• Exercise directions
The required output is the exact run of lines below that opens at the line with "den Handel an der Taiwan Stock Exchange" and closes at the line with "nem figyelhető meg k".

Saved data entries

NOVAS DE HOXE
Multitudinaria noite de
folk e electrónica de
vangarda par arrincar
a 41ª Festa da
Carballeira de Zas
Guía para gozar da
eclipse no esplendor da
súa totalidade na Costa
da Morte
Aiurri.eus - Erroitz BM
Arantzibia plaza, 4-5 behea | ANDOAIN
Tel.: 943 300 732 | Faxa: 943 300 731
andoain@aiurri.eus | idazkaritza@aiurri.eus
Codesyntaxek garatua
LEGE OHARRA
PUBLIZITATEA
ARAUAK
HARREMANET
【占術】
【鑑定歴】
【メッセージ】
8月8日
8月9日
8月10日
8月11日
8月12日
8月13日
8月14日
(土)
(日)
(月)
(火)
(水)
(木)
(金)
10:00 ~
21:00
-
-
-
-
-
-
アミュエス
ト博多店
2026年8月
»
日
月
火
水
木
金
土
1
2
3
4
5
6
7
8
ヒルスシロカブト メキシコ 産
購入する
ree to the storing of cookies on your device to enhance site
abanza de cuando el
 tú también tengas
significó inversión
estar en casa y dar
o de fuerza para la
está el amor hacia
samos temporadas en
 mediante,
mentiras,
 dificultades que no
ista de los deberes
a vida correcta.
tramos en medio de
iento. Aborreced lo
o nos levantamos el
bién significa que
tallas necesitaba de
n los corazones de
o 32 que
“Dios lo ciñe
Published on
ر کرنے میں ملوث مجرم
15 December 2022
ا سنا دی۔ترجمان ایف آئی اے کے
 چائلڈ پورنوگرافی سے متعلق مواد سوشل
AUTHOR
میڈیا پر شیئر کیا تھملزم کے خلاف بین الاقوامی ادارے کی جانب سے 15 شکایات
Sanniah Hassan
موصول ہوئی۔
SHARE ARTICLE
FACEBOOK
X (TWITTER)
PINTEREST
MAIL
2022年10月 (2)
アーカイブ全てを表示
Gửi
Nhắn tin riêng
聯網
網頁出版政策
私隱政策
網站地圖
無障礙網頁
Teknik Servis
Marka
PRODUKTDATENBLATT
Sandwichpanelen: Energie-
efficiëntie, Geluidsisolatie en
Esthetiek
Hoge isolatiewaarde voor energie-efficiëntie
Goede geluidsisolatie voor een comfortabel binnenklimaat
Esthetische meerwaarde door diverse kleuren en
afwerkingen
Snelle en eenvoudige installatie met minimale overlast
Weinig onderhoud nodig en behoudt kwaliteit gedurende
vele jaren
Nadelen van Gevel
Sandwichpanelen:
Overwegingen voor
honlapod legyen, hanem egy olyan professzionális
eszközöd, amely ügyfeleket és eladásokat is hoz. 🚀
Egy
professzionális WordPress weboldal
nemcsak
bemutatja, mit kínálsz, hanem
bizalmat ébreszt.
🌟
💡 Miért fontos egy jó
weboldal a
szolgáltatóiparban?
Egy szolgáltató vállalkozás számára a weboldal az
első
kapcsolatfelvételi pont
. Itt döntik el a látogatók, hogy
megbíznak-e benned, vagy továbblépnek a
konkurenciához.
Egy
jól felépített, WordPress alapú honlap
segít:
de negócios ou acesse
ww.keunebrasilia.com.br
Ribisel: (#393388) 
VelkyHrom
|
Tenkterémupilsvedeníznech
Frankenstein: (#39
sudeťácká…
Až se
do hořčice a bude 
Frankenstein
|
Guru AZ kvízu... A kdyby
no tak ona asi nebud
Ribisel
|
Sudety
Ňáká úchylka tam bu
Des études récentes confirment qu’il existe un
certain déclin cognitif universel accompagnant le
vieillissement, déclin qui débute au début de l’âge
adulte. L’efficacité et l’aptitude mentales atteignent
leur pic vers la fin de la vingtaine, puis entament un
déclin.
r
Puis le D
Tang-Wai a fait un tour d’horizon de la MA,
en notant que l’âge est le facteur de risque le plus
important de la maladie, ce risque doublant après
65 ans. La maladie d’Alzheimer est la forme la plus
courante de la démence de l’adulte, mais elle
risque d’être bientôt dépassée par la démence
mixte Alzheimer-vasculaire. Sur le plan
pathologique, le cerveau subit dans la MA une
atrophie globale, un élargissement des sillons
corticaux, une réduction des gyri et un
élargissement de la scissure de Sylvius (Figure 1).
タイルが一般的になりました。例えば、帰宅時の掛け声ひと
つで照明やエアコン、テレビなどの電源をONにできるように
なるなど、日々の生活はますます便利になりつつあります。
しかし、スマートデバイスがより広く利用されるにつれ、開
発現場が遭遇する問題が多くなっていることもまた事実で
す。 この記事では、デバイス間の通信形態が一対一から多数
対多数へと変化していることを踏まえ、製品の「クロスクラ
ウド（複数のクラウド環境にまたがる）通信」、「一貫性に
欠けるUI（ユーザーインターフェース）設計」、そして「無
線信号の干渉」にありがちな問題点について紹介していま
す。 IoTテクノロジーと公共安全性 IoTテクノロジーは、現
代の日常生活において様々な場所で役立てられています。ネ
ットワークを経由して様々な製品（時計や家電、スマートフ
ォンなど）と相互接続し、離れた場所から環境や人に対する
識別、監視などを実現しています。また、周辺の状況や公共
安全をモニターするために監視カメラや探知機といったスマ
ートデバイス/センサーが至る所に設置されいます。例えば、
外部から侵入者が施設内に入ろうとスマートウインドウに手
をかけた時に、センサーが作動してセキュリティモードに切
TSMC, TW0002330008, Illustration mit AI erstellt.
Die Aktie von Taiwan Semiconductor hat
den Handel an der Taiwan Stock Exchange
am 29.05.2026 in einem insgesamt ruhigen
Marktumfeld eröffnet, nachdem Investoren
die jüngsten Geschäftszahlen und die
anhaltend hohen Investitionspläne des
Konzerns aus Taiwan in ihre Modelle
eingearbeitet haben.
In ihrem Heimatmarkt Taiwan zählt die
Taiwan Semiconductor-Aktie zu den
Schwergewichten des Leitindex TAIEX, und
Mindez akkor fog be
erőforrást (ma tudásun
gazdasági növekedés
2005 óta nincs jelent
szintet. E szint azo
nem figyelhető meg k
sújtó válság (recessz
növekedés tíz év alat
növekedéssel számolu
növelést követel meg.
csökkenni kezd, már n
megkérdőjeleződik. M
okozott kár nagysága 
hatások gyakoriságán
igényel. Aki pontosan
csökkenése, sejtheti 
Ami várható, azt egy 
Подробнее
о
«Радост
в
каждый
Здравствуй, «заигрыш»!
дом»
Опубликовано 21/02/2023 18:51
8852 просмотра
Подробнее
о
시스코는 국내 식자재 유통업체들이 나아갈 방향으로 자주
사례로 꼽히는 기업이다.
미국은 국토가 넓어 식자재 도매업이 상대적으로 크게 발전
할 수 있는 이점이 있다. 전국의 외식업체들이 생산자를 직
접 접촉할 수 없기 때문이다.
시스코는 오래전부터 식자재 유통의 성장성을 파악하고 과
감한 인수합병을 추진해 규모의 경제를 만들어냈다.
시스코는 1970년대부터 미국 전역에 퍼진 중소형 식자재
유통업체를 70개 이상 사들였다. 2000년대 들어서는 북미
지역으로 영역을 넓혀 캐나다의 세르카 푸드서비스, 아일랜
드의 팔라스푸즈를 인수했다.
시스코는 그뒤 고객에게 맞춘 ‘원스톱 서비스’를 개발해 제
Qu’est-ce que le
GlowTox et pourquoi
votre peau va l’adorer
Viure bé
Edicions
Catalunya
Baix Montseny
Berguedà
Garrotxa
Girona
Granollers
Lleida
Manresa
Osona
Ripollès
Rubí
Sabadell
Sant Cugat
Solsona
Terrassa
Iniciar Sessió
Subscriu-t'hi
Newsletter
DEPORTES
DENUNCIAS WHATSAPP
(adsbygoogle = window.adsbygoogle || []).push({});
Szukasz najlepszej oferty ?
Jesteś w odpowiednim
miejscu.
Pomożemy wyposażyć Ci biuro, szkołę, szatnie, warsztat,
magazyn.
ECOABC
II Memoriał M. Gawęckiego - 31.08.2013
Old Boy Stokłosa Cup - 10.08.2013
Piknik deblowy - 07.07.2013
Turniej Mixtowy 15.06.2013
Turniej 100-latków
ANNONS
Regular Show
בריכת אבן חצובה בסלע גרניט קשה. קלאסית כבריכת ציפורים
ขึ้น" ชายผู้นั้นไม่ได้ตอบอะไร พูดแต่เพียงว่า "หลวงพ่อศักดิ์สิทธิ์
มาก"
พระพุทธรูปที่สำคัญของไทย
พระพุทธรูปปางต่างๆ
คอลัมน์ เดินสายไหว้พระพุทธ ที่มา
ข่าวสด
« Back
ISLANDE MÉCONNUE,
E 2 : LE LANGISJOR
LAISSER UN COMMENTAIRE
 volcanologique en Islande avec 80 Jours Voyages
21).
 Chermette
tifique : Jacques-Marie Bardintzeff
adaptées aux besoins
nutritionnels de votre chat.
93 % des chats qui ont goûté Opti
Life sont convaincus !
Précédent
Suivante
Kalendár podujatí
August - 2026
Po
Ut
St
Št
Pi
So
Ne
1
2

• Response below
den Handel an der Taiwan Stock Exchange
am 29.05.2026 in einem insgesamt ruhigen
Marktumfeld eröffnet, nachdem Investoren
die jüngsten Geschäftszahlen und die
anhaltend hohen Investitionspläne des
Konzerns aus Taiwan in ihre Modelle
eingearbeitet haben.
In ihrem Heimatmarkt Taiwan zählt die
Taiwan Semiconductor-Aktie zu den
Schwergewichten des Leitindex TAIEX, und
Mindez akkor fog be
erőforrást (ma tudásun
gazdasági növekedés
2005 óta nincs jelent
szintet. E szint azo
nem figyelhető meg k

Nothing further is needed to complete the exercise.